And we choose our new variable set $\vec{W}$ such that $J^{-1} A^\prime J = A$ is "nice". How we choose "nice" is up to you. You do want to make it something that you can diagonalize so you can break it apart into $A = T^{-1} \Lambda T$ where $\Lambda$ is a diagonal matrix with the eigenvalues along the diagonal. If you can do that, you will get:

$$ \frac{\partial \vec{W}}{\partial t} + T^{-1} \Lambda T \frac{\partial \vec{W}}{\partial x}$$

Then multiply through by $T$ and you get a new set of variables $T \vec{W} = \vec{S}$:

$$ \frac{\partial \vec{S}}{\partial t} + \Lambda \frac{\partial \vec{S}}{\partial x} $$

If you recall, $\Lambda$ is diagonal! This means you have now decoupled your equations so they can be solved independently -- a huge improvement in finding the solution! The vector $\vec{S}$ is the characteristic variable vector.
________________________
HOW TO COMPLETE THIS TASK
Set down the passage on characteristic variables word for word, from "Then multiply through" up to and including "characteristic variable vector.". These lines have no connection to the passage on characteristic variables.

[Records in a dataset]
________________________
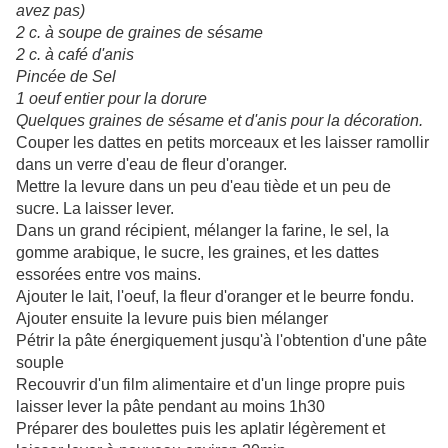
avez pas)
2 c. à soupe de graines de sésame
2 c. à café d'anis
Pincée de Sel
1 oeuf entier pour la dorure
Quelques graines de sésame et d'anis pour la décoration.
Couper les dattes en petits morceaux et les laisser ramollir
dans un verre d'eau de fleur d'oranger.
Mettre la levure dans un peu d'eau tiède et un peu de
sucre. La laisser lever.
Dans un grand récipient, mélanger la farine, le sel, la
gomme arabique, le sucre, les graines, et les dattes
essorées entre vos mains.
Ajouter le lait, l'oeuf, la fleur d'oranger et le beurre fondu.
Ajouter ensuite la levure puis bien mélanger
Pétrir la pâte énergiquement jusqu'à l'obtention d'une pâte
souple
Recouvrir d'un film alimentaire et d'un linge propre puis
laisser lever la pâte pendant au moins 1h30
Préparer des boulettes puis les aplatir légèrement et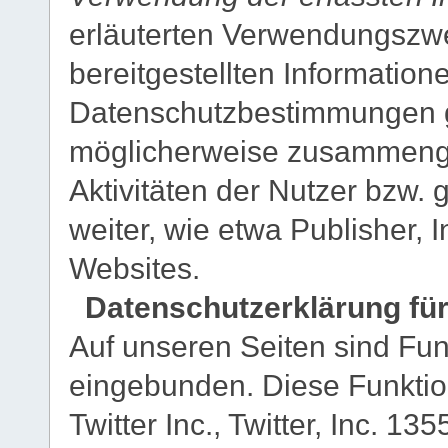
erläuterten Verwendungszw
bereitgestellten Informati
Datenschutzbestimmungen ge
möglicherweise zusammengef
Aktivitäten der Nutzer bzw. 
weiter, wie etwa Publisher,
Websites.
Datenschutzerklärung für
Auf unseren Seiten sind Fun
eingebunden. Diese Funkti
Twitter Inc., Twitter, Inc. 1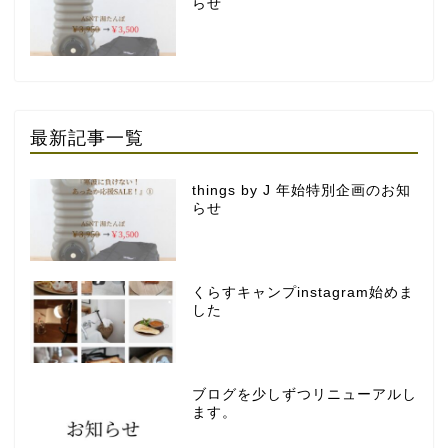
らせ
最新記事一覧
things by J 年始特別企画のお知
らせ
くらすキャンプinstagram始めま
した
ブログを少しずつリニューアルし
ます。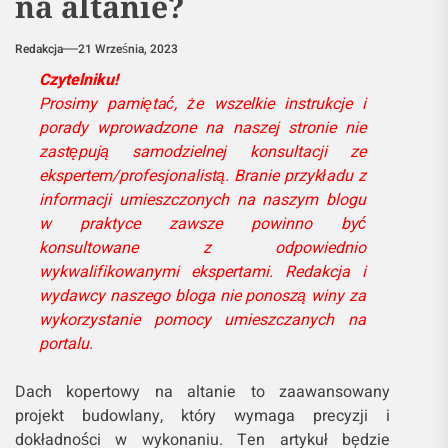
na altanie?
Redakcja
21 Września, 2023
Czytelniku!
Prosimy pamiętać, że wszelkie instrukcje i
porady wprowadzone na naszej stronie nie
zastępują samodzielnej konsultacji ze
ekspertem/profesjonalistą. Branie przykładu z
informacji umieszczonych na naszym blogu
w praktyce zawsze powinno być
konsultowane z odpowiednio
wykwalifikowanymi ekspertami. Redakcja i
wydawcy naszego bloga nie ponoszą winy za
wykorzystanie pomocy umieszczanych na
portalu.
Dach kopertowy na altanie to zaawansowany
projekt budowlany, który wymaga precyzji i
dokładności w wykonaniu. Ten artykuł będzie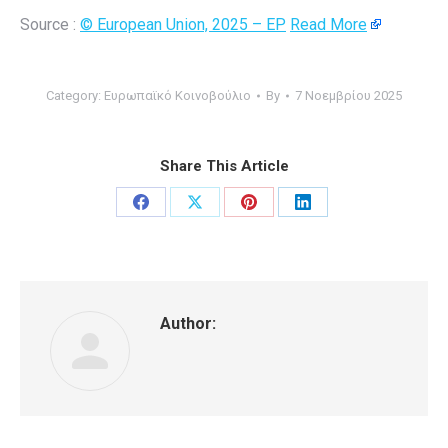
Source :
© European Union, 2025 – EP
Read More
Category:
Ευρωπαϊκό Κοινοβούλιο
By
7 Νοεμβρίου 2025
Share This Article
Share
Share
Share
Share
on
on
on
on
Facebook
X
Pinterest
LinkedIn
Author: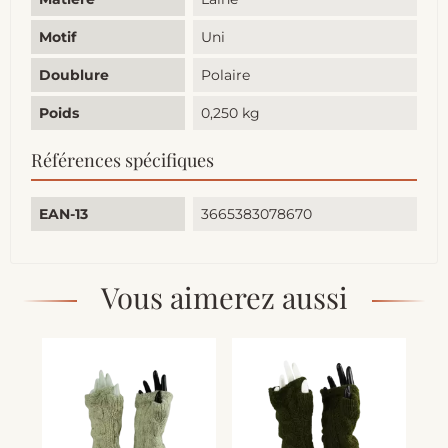
Motif
Uni
Doublure
Polaire
Poids
0,250 kg
Références spécifiques
EAN-13
3665383078670
Vous aimerez aussi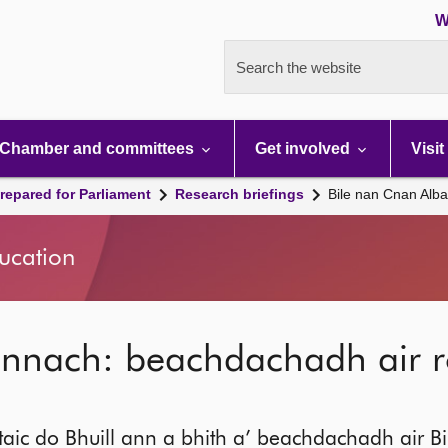
W
Search the website
Chamber and committees
Get involved
Visit
repared for Parliament
Research briefings
Bile nan Cnan Alb
ducation
nnach: beachdachadh air ro
 taic do Bhuill ann a bhith a’ beachdachadh air 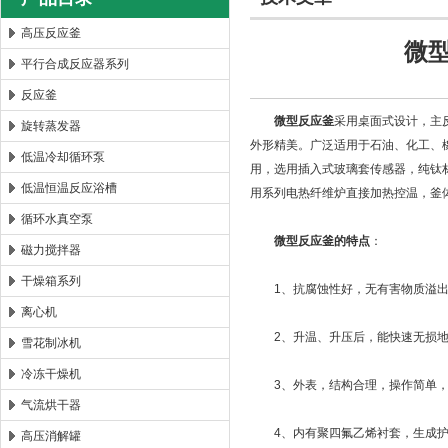
高压反应釜
微
平行合成反应器系列
西安太康生物科技有限公司
反应釜
微型反应釜
采用桌面式设计，主
旋转蒸发器
外形精美。广泛适用于石油、化工、
低温冷却循环泵
用，选用插入式玻璃套传感器，纯钛
低温恒温反应浴槽
用系列电热纤维炉直接加热控温，釜
循环水真空泵
微型反应釜的特点
：
磁力搅拌器
干燥箱系列
1、抗腐蚀性好，无有害物质溢出
离心机
2、升温、升压后，能快速无损地
雪花制冰机
冷冻干燥机
3、外表，结构合理，操作简单，
气流烘干器
4、内有聚四氟乙烯衬套，生成护
高压消解罐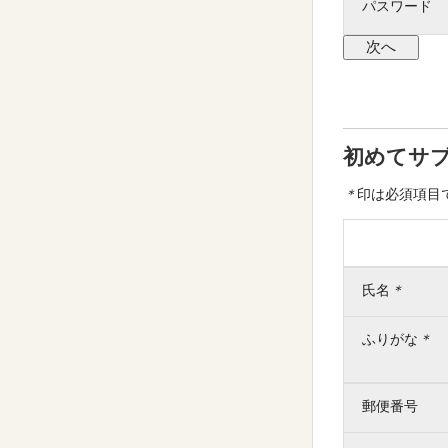
パスワード
初めてサ
＊
印は必須項目
氏名
＊
ふりがな
＊
郵便番号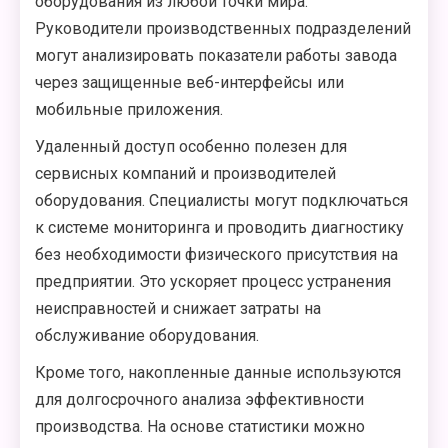
оборудования из любой точки мира.
Руководители производственных подразделений
могут анализировать показатели работы завода
через защищенные веб-интерфейсы или
мобильные приложения.
Удаленный доступ особенно полезен для
сервисных компаний и производителей
оборудования. Специалисты могут подключаться
к системе мониторинга и проводить диагностику
без необходимости физического присутствия на
предприятии. Это ускоряет процесс устранения
неисправностей и снижает затраты на
обслуживание оборудования.
Кроме того, накопленные данные используются
для долгосрочного анализа эффективности
производства. На основе статистики можно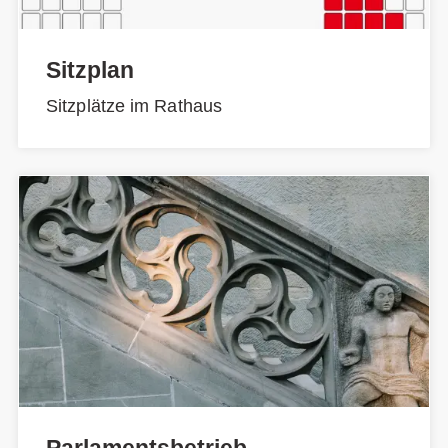
Sitzplan
Sitzplätze im Rathaus
Parlamentsbetrieb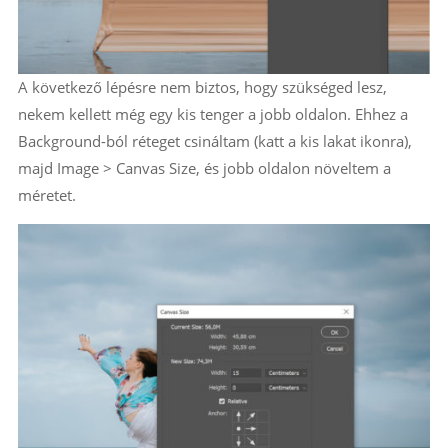
A következő lépésre nem biztos, hogy szükséged lesz,
nekem kellett még egy kis tenger a jobb oldalon. Ehhez a
Background-ból réteget csináltam (katt a kis lakat ikonra),
majd Image > Canvas Size, és jobb oldalon növeltem a
méretet.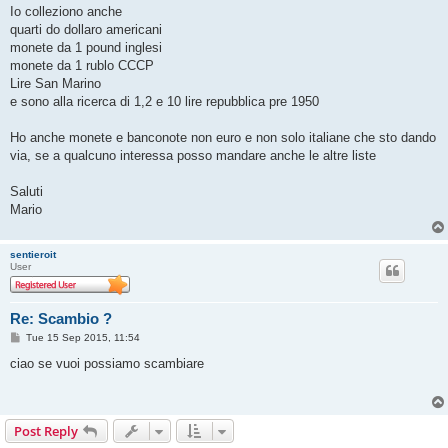
Io colleziono anche
quarti do dollaro americani
monete da 1 pound inglesi
monete da 1 rublo CCCP
Lire San Marino
e sono alla ricerca di 1,2 e 10 lire repubblica pre 1950
Ho anche monete e banconote non euro e non solo italiane che sto dando
via, se a qualcuno interessa posso mandare anche le altre liste
Saluti
Mario
sentieroit
User
Re: Scambio ?
P
Tue 15 Sep 2015, 11:54
o
s
ciao se vuoi possiamo scambiare
t
Post Reply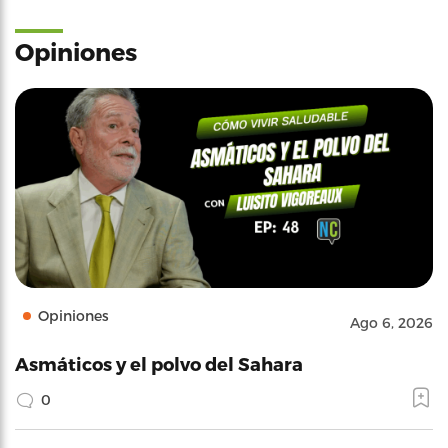
Opiniones
Opiniones
Ago 6, 2026
Asmáticos y el polvo del Sahara
0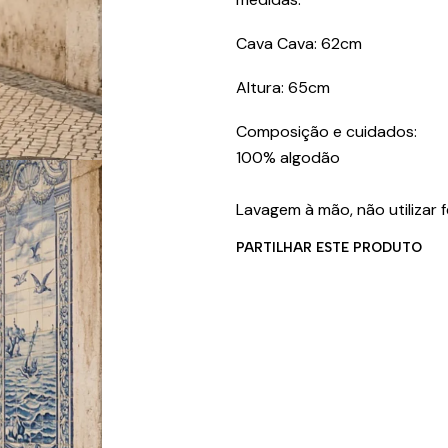
Cava Cava: 62cm
Altura: 65cm
Composição e cuidados:
100% algodão
Lavagem à mão, não utilizar
PARTILHAR ESTE PRODUTO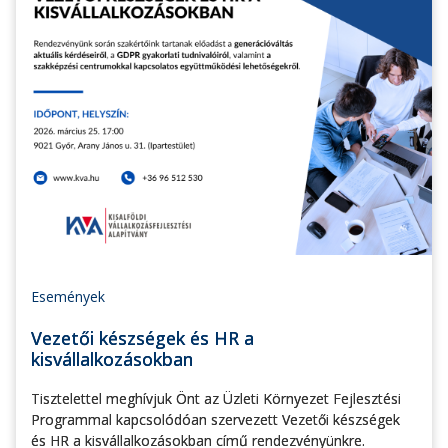
Események
Vezetői készségek és HR a
kisvállalkozásokban
Tisztelettel meghívjuk Önt az Üzleti Környezet Fejlesztési
Programmal kapcsolódóan szervezett Vezetői készségek
és HR a kisvállalkozásokban című rendezvényünkre.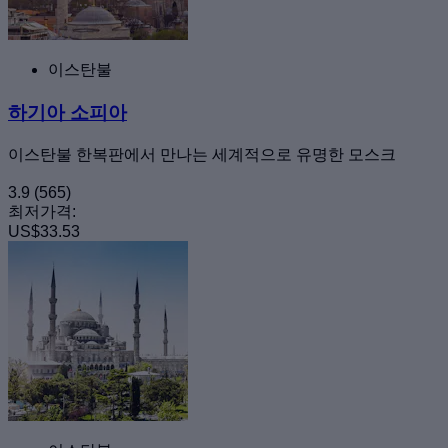
이스탄불
하기아 소피아
이스탄불 한복판에서 만나는 세계적으로 유명한 모스크
3.9
(565)
최저가격:
US$33.53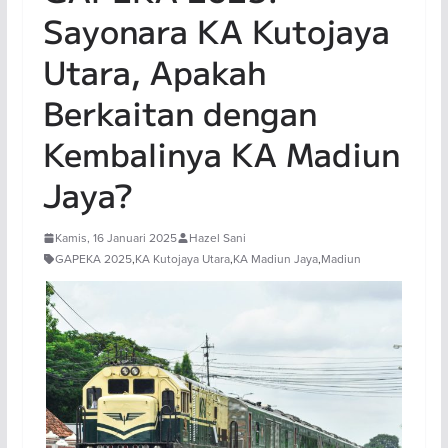
Sayonara KA Kutojaya
Utara, Apakah
Berkaitan dengan
Kembalinya KA Madiun
Jaya?
Kamis, 16 Januari 2025
Hazel Sani
GAPEKA 2025
,
KA Kutojaya Utara
,
KA Madiun Jaya
,
Madiun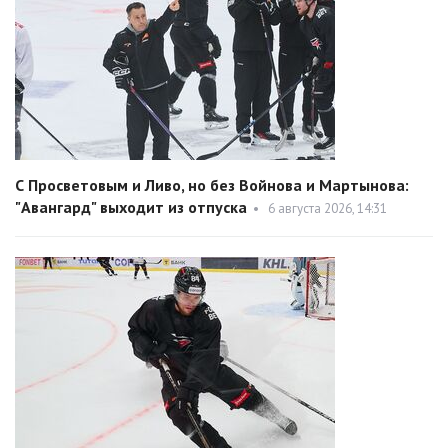
С Просветовым и Ливо, но без Войнова и Мартынова:
"Авангард" выходит из отпуска
•
6 августа 2026, 14:31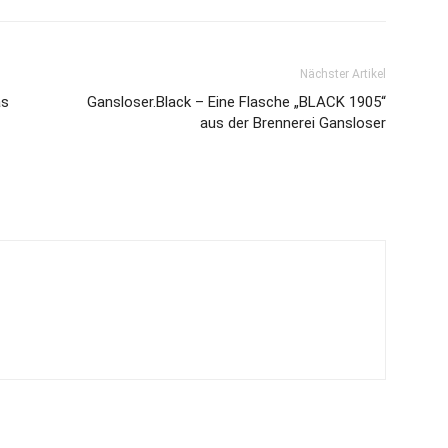
Nächster Artikel
as
Gansloser.Black – Eine Flasche „BLACK 1905“
aus der Brennerei Gansloser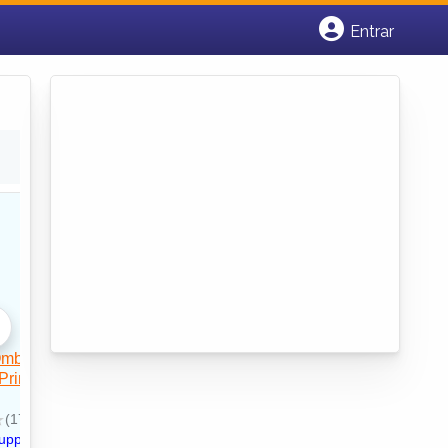
Entrar
Cadastrar empresa
Fazer login
Criar conta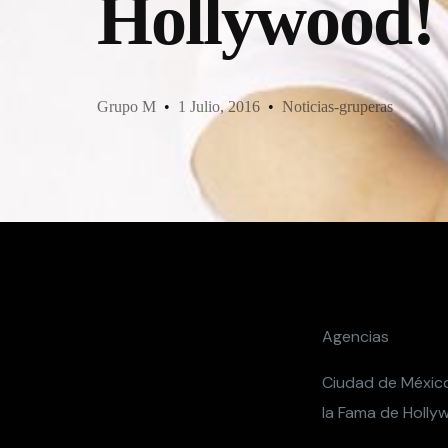
Hollywood!
Grupo M
1 Julio, 2016
Noticias-gruperas
Agencias
Ciudad de México.
la Fama de Holly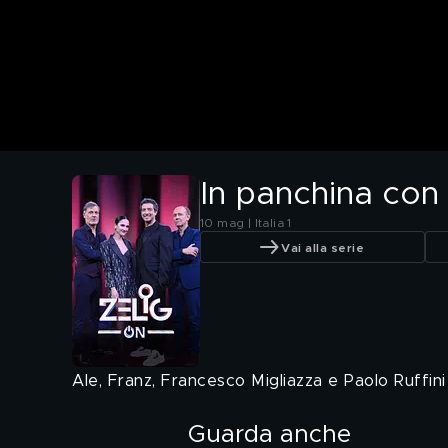
In panchina con 
10 mag | Italia 1
Vai alla serie
Ale, Franz, Francesco Migliazza e Paolo Ruffini 
Guarda anche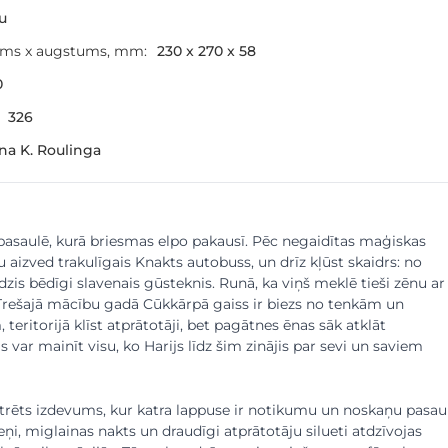
šu
ums x augstums, mm:
230 x 270 x 58
0
326
a K. Roulinga
u pasaulē, kurā briesmas elpo pakausī. Pēc negaidītas maģiskas
u aizved trakulīgais Knakts autobuss, un drīz kļūst skaidrs: no
zis bēdīgi slavenais gūsteknis. Runā, ka viņš meklē tieši zēnu ar
 Trešajā mācību gadā Cūkkārpā gaiss ir biezs no tenkām un
teritorijā klīst atprātotāji, bet pagātnes ēnas sāk atklāt
 var mainīt visu, ko Harijs līdz šim zinājis par sevi un saviem
lustrēts izdevums, kur katra lappuse ir notikumu un noskaņu pasau
ņi, miglainas nakts un draudīgi atprātotāju silueti atdzīvojas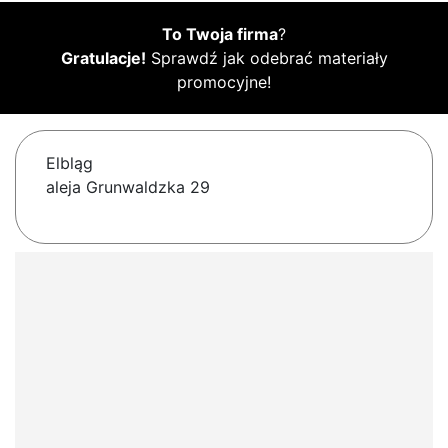
To Twoja firma
?
Gratulacje!
Sprawdź jak odebrać materiały
promocyjne!
Elbląg
aleja Grunwaldzka 29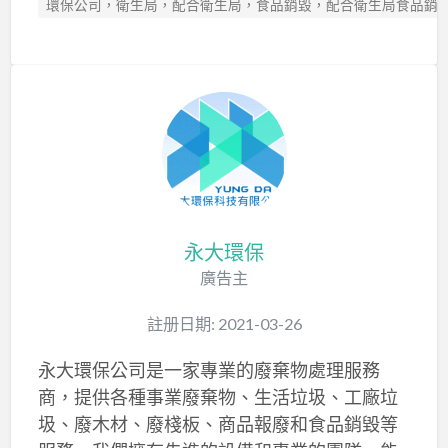
環保公司，衛生局，配合衛生局，食品銷毀，配合衛生局食品銷
永大環保
廣告主
註册日期: 2021-03-26
永大環保公司是一家專業的廢棄物處理服務
商，提供各種事業廢棄物、生活垃圾、工廠垃
圾、廢木材、廢棧板、商品報廢和食品銷毀等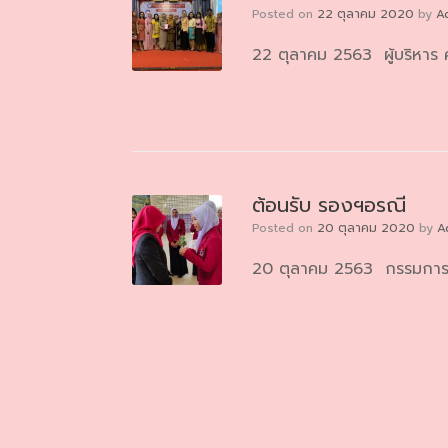
Posted on
22 ตุลาคม 2020
by
A
22 ตุลาคม 2563 ผู้บริหาร ค
ต้อนรับ รองฯอรณี
Posted on
20 ตุลาคม 2020
by
A
20 ตุลาคม 2563 กรรมการสถ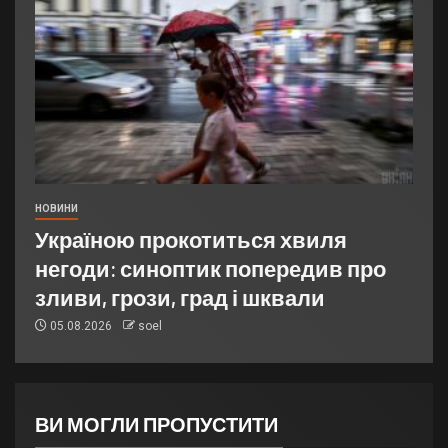
НОВИНИ
Україною прокотиться хвиля
негоди: синоптик попередив про
зливи, грози, град і шквали
05.08.2026
soel
ВИ МОГЛИ ПРОПУСТИТИ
________________________
WORKED SOLUTION
Then multiply through by $T$ and you get a new set of variables $T \vec{W} = \vec{S}$:

$$ \frac{\partial \vec{S}}{\partial t} + \Lambda \frac{\partial \vec{S}}{\partial x} $$

If you recall, $\Lambda$ is diagonal! This means you have now decoupled your equations so they can be solved independently -- a huge improvement in finding the solution! The vector $\vec{S}$ is the characteristic variable vector.